Geweihtes Leben




„Zu Seinem heiligen Tempel kommt der Herrscher, der Herr.“

 

Mit diesem Satz beginnt das Stundengebet des heutigen Festes.

Ein Tempel oder (auch eine Kirche) ist ein Haus, ein Gebäude, das Gott geweiht ist, das ihm in besondere Weise gehört, in dem Gott in besonderer Weise uns nahe ist.
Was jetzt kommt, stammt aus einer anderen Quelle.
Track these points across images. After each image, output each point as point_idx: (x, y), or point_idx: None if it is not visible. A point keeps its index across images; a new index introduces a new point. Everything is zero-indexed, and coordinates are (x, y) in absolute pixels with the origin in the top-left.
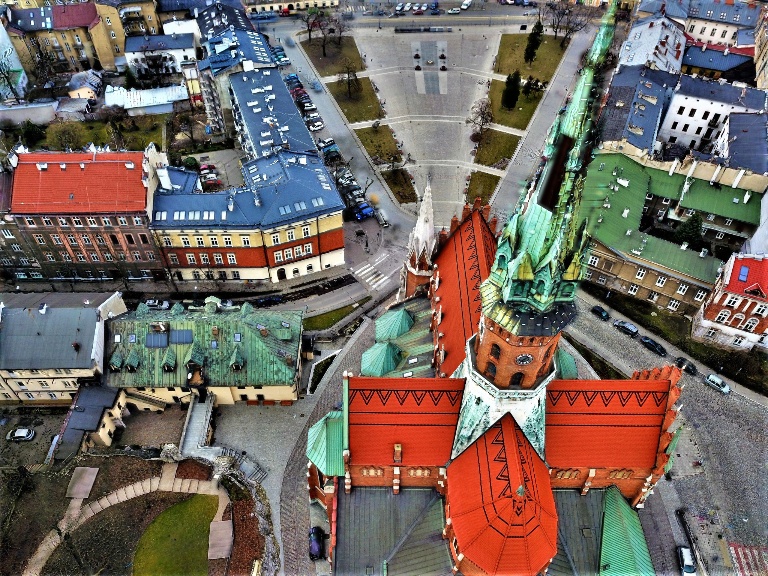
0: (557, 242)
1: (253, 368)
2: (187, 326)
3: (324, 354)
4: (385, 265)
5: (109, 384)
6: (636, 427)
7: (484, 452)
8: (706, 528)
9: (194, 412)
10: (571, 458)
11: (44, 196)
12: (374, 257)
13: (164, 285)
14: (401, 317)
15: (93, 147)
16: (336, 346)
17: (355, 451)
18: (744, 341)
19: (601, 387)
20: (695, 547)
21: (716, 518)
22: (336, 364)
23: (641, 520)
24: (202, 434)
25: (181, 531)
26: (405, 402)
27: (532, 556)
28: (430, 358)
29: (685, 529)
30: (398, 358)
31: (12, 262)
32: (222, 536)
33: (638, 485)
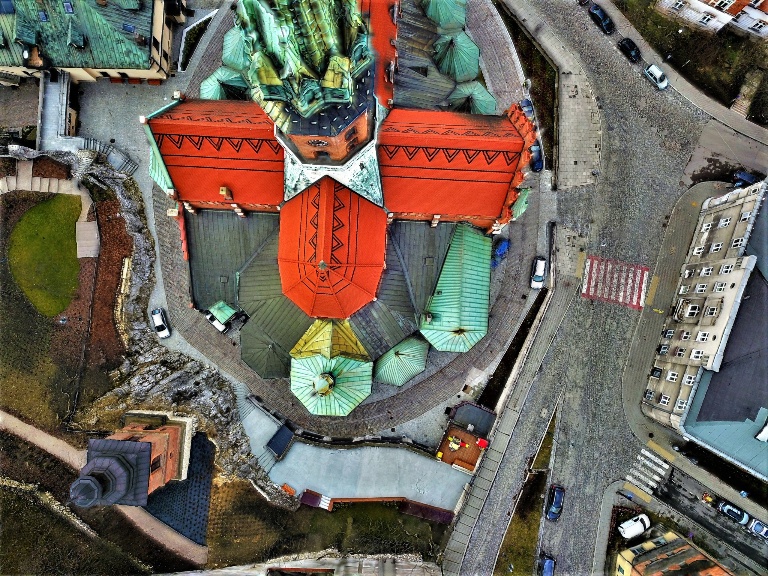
0: (289, 55)
1: (98, 47)
2: None
3: (198, 15)
4: None
5: None
6: (482, 182)
7: (305, 208)
8: (572, 240)
9: (47, 94)
10: (412, 205)
11: None
12: None
13: None
14: None
15: None
16: (212, 4)
17: (182, 188)
18: (713, 20)
19: (444, 144)
20: (552, 259)
21: (586, 231)
22: (211, 31)
23: (510, 230)
24: (59, 122)
25: (48, 230)
26: (221, 148)
27: (345, 304)
28: None
29: (550, 241)
30: None
31: None
32: (88, 236)
33: (490, 222)
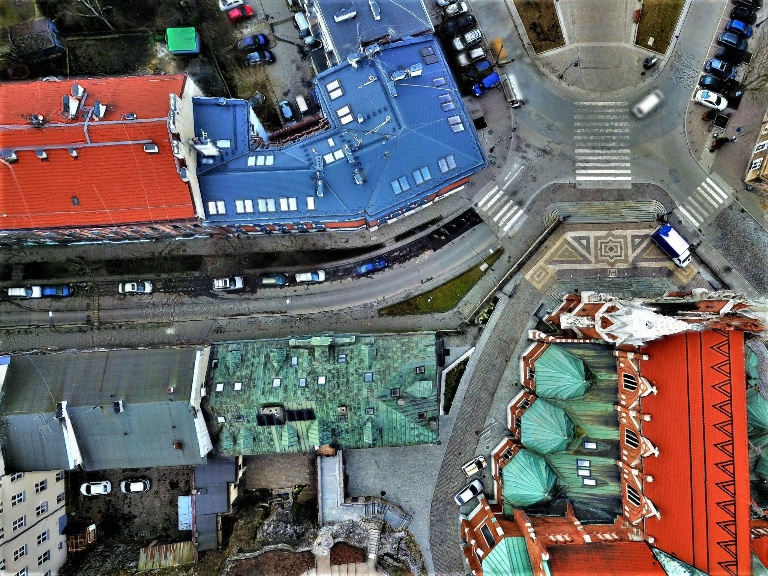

Er ist überall (und überall erfahrbar) – aber Er hat uns versprochen, dass Er uns Seine Präsenz an diesen Orten noch einmal deutlicher offenbaren wird (1 Kön 2,8).

 

Doch schon lange bevor es einen Tempel gab, hatte Gott Seinem Volk eine andere Verheißung gegeben; beim Bundesschluss am Sinai in Ex 19,5 – 6 heißt es: „Jetzt aber, wenn ihr auf meine Stimme hört und meinen Bund haltet, werdet ihr unter allen Völkern mein besonderes Eigentum sein. Mir gehört die ganze Erde, ihr aber sollt mir als ein Reich von Priestern und als ein heiliges Volk gehören.“

Petrus wiederholt und bekräftigt das (1.Petr 2,9): „Ihr aber seid ein auserwähltes Geschlecht, eine königliche Priesterschaft, ein heiliger Stamm, ein Volk, das sein besonderes Eigentum wurde.“

 

Und Paulus schließlich macht diese Aussage dann in Bezug auf jeden einzelnen Getauften: (1.Kor 6,19): „Oder wisst ihr nicht, dass euer Leib ein Tempel des Heiligen Geistes ist?“ Und an einer anderen Stelle (1.Kor 3,9): „Ihr seid Gottes Ackerfeld, Gottes Bau.“

 

Johannes vom Kreuz geht sogar noch einen Schritt weiter, wenn er in der lebendigen Liebesflamme sagt: „El centro del alma es Dios“, das Zentrum, die innerste Mitte, das tiefste Wesen der Seele, des Menschen, meiner selbst ist – Gott!!!

 

Wir sind Gott geweiht, wir gehören Ihm, weil Er in uns wohnt, immer schon gewohnt hat und immer wohnen wird, weil Er unsere tiefste Mitte, unser tiefstes Innerstes ist.

 

Das bedeutet auch: Niemand hat das Recht, uns oder sonst irgendeinen Menschen  anzutasten: Denn (1.Kor 3,17): „Wer den Tempel Gottes verdirbt, den wird Gott verderben. Denn Gottes Tempel ist heilig, und der seid ihr.“ Wir erfahren immer wieder, wie sehr dieses Gebot missachtet wird. Daher noch einmal: Wer einen Menschen in seinem Sein, seiner Person antastet, der greift den Tempel Gottes an – und er greift die Kirche an. Auch wenn er noch so fromm redet.

 

Und es bedeutet: Wenn wir uns an Gott binden – dann ist das „nur“ eine Antwort – eine Antwort auf diese Gegenwart Gottes in uns.

 

Das aber wiederum heißt: Wenn wir uns an Gott binden, binden wir uns an Den, der in uns wohnt, an Den, der unsere tiefste Mitte ist – und damit auch an uns selbst, an die Person, die wir im Tiefsten immer schon waren, die wir zutiefst sind und von Gott her immer mehr werden sollen und werden dürfen und die wir einst in der Vollendung auch vollendet sein werden: Selbstverwirklichung in seiner besten, echtesten, tiefsten Form.